I am definitely not a multi-thread guru, but the design was based on the fact that at the end of the day, you only get as much parallelization as cores, or is that not right?
The thread-safety of the PureMemoryDatabase is an interesting point. While it is true that nothing has been done to prevent corrupted state, it is also true, per my analysis, that it takes on average half a millisecond to complete a transaction. To corrupt the state would require two people to cause the same action on the same millisecond. We're still doing some testing of this, but it draws from the hypothesis that all the accrual of baggage to create safety just slows things down to prevent an incredibly slim possibility of risk. That's how the theory goes, we'll see.
j
Yeah, SHA256 is definitely too weak for the purpose of password hashing. Dictionary attacks are viable against SHA256, any decent GPU can calculate billions of hashes per second. NIST specifically recommends against using message digests for password hashing. This is one of those areas where you should just follow the experts or become one 🙂 (on that note, I'm not an expert on hashing, but I do teach a secure coding course and try to keep up with NIST recommendations in particular.) Also, you can definitely hash password of arbitrary length with bcrypt, there is no limitation there
And you're right, you can't have more parallelization than you have cores, but you can have more concurrency.

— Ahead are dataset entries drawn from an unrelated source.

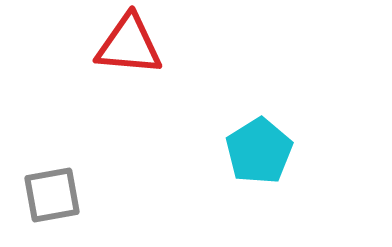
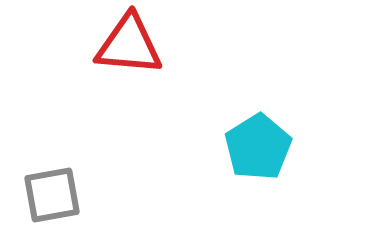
cyan pentagon: moved 1 px left, 4 px up
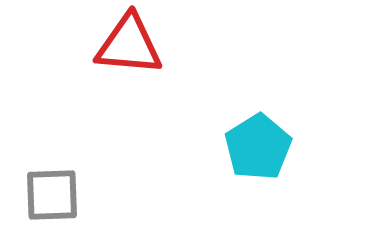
gray square: rotated 8 degrees clockwise
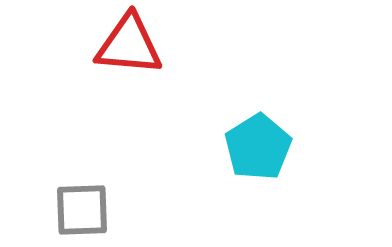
gray square: moved 30 px right, 15 px down
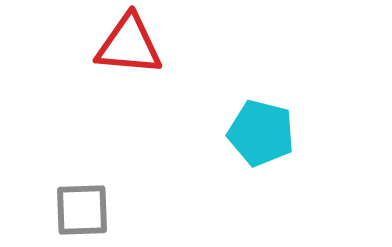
cyan pentagon: moved 3 px right, 14 px up; rotated 26 degrees counterclockwise
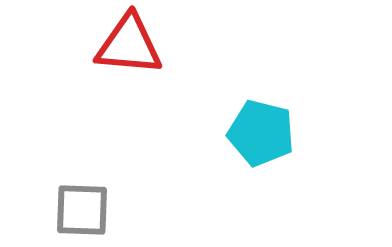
gray square: rotated 4 degrees clockwise
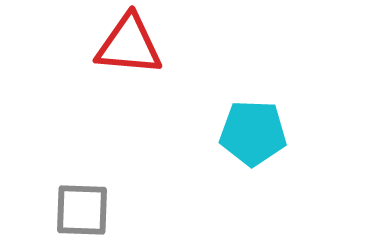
cyan pentagon: moved 8 px left; rotated 12 degrees counterclockwise
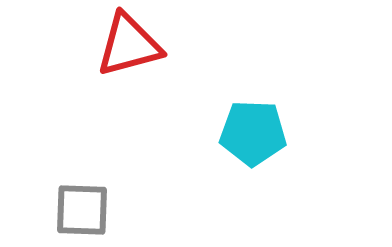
red triangle: rotated 20 degrees counterclockwise
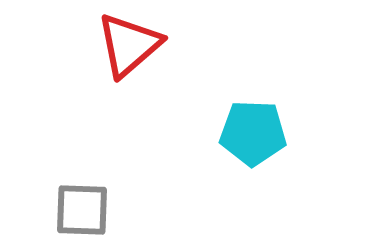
red triangle: rotated 26 degrees counterclockwise
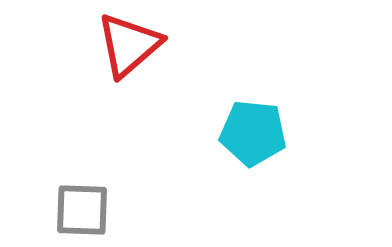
cyan pentagon: rotated 4 degrees clockwise
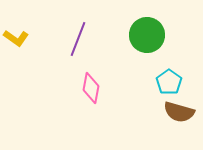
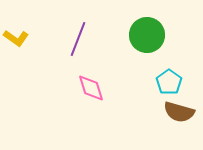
pink diamond: rotated 28 degrees counterclockwise
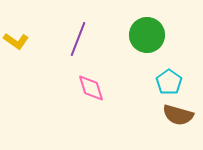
yellow L-shape: moved 3 px down
brown semicircle: moved 1 px left, 3 px down
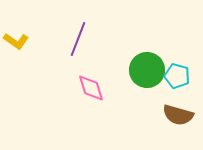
green circle: moved 35 px down
cyan pentagon: moved 8 px right, 6 px up; rotated 20 degrees counterclockwise
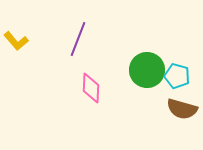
yellow L-shape: rotated 15 degrees clockwise
pink diamond: rotated 20 degrees clockwise
brown semicircle: moved 4 px right, 6 px up
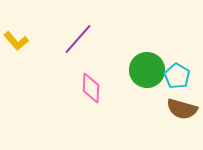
purple line: rotated 20 degrees clockwise
cyan pentagon: rotated 15 degrees clockwise
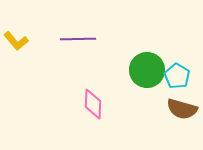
purple line: rotated 48 degrees clockwise
pink diamond: moved 2 px right, 16 px down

Application servers like Tomcat use up to 200 threads for processing out of the box. They won't run in parallel, but they won't have to - once a thread gets blocked on IO, another can be scheduled on the CPU
And, sure, you can ignore thread safety of the PMD, but at your own peril. As long as this is used by one developer at a time you'll be good. But Murphy's law guarantees that some day two requests will come in at just the right time, and you will run into concurrency issues then. Whether that is or isn't a problem is up to you, but it would definitely be a huge issue for any production-ready software
âś… 2
b
Good calls on all points, much appreciated!!
c
Since you've started with Kotlin on the JVM, I would have considered trying a reactive model using coroutines.
b
I had considered using coroutines but my initial analysis didn’t seem to suggest that the benefits would outweigh the complexity
c
It definitely isn't simple. It is an interesting learning exercise. Reactive programming is important for scalability and reducing resource utilisation. Unless you are building software for a financial services company with deep pockets it is going to be important to maximize resource utilisation.
b
Our default stance is high skepticism of any technology unless it is obviously beneficial. The degree to which we aren't using technologies is part of the research. I cannot imagine a situation where we will include patterns or technologies just to play with them.
For example, do we need a well-known web server or database? It's not clear, let's try building it in the simplest way and see how far we get and how successful we are without it.